> EXERCISE REQUIREMENTS
The answer is the full listing restated exactly, without any pictures.
** Opening COLLECTED MATERIAL block **
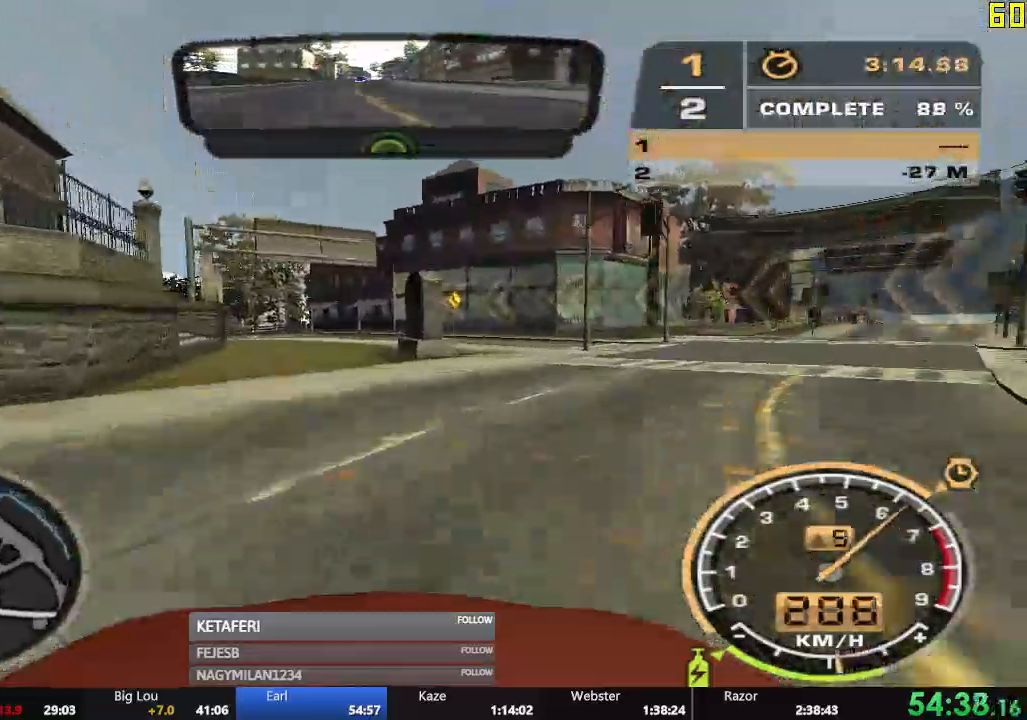
{"buttons": ["R2"], "left_stick": "center", "events": [[317, "L2", "up"], [434, "R2", "down"], [434, "left_stick", "center"]]}
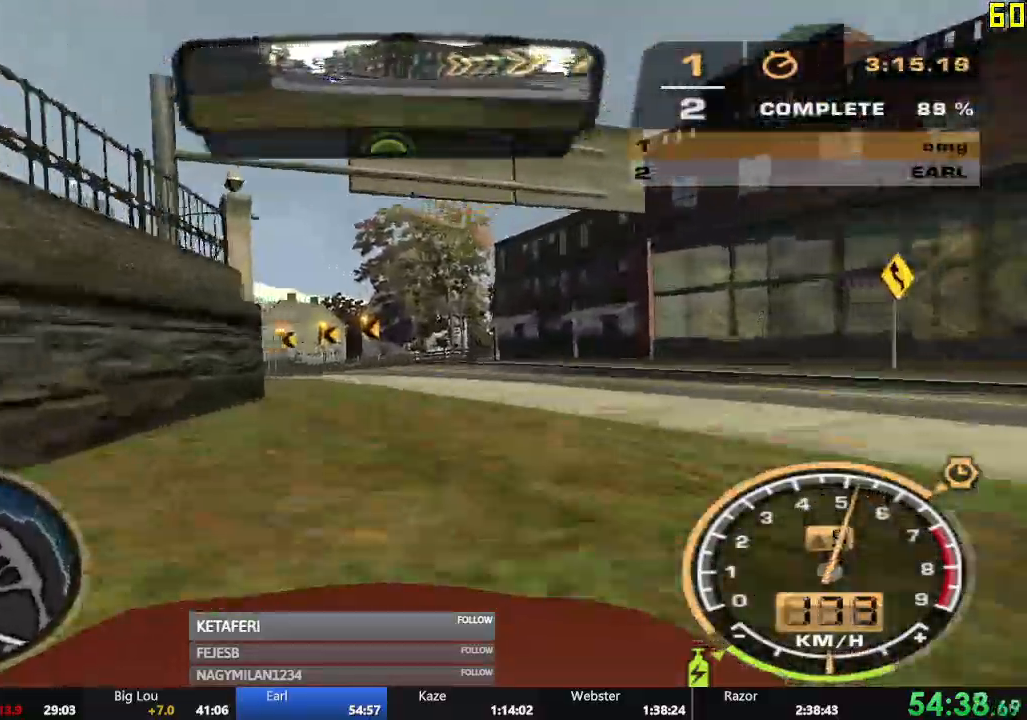
{"buttons": [], "left_stick": "left", "events": [[100, "left_stick", "left"], [217, "R2", "up"]]}
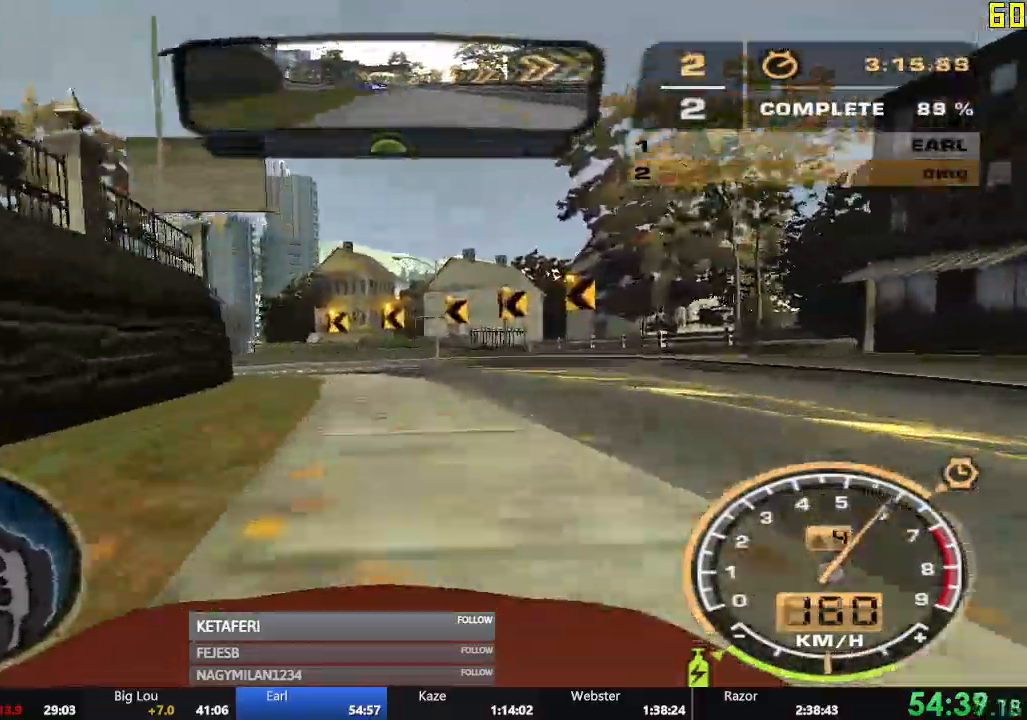
{"buttons": ["R2"], "left_stick": "left", "events": [[451, "R2", "down"]]}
** Closing COLLECTED MATERIAL block **
> SOLUTION
{"buttons": ["R2"], "left_stick": "center", "events": [[317, "L2", "up"], [434, "R2", "down"], [434, "left_stick", "center"]]}
{"buttons": [], "left_stick": "left", "events": [[100, "left_stick", "left"], [217, "R2", "up"]]}
{"buttons": ["R2"], "left_stick": "left", "events": [[451, "R2", "down"]]}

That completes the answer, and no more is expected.